◆ ACTIVITY ◆
Every line of the entries below from the one containing "Choisir le sexe de son enfant" to the one containing "sont ni caractéri", both ends included, must be written out exactly. No other line belongs in the answer.

◆ MATERIAL SUPPLIED ◆
---+---

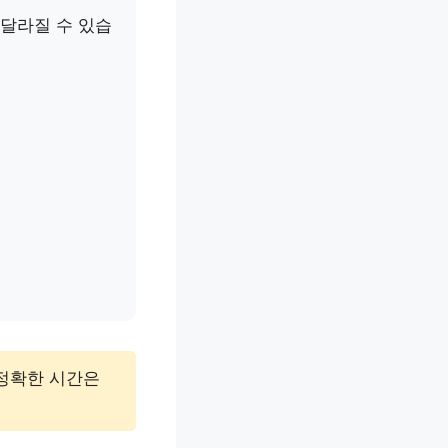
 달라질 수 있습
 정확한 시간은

---+---

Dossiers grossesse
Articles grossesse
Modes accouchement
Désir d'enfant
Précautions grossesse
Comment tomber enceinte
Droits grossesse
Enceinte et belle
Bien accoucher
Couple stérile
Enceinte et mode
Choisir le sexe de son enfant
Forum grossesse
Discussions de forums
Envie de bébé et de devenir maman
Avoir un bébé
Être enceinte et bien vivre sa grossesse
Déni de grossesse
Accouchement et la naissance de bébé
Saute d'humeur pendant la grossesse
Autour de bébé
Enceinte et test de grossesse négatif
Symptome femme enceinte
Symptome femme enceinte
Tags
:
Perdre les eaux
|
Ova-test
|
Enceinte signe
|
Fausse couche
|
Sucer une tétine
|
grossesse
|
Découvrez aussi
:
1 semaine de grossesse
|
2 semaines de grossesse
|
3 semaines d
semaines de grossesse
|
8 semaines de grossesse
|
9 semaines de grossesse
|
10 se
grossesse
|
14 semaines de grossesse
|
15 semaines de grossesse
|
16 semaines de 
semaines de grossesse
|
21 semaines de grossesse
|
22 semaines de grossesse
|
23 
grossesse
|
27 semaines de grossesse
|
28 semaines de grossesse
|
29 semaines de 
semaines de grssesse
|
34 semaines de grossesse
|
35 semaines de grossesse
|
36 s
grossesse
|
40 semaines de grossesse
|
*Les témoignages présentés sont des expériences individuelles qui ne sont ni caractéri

---+---

◆ SOLUTION FOR THIS EXERCISE ◆
Choisir le sexe de son enfant
Forum grossesse
Discussions de forums
Envie de bébé et de devenir maman
Avoir un bébé
Être enceinte et bien vivre sa grossesse
Déni de grossesse
Accouchement et la naissance de bébé
Saute d'humeur pendant la grossesse
Autour de bébé
Enceinte et test de grossesse négatif
Symptome femme enceinte
Symptome femme enceinte
Tags
:
Perdre les eaux
|
Ova-test
|
Enceinte signe
|
Fausse couche
|
Sucer une tétine
|
grossesse
|
Découvrez aussi
:
1 semaine de grossesse
|
2 semaines de grossesse
|
3 semaines d
semaines de grossesse
|
8 semaines de grossesse
|
9 semaines de grossesse
|
10 se
grossesse
|
14 semaines de grossesse
|
15 semaines de grossesse
|
16 semaines de 
semaines de grossesse
|
21 semaines de grossesse
|
22 semaines de grossesse
|
23 
grossesse
|
27 semaines de grossesse
|
28 semaines de grossesse
|
29 semaines de 
semaines de grssesse
|
34 semaines de grossesse
|
35 semaines de grossesse
|
36 s
grossesse
|
40 semaines de grossesse
|
*Les témoignages présentés sont des expériences individuelles qui ne sont ni caractéri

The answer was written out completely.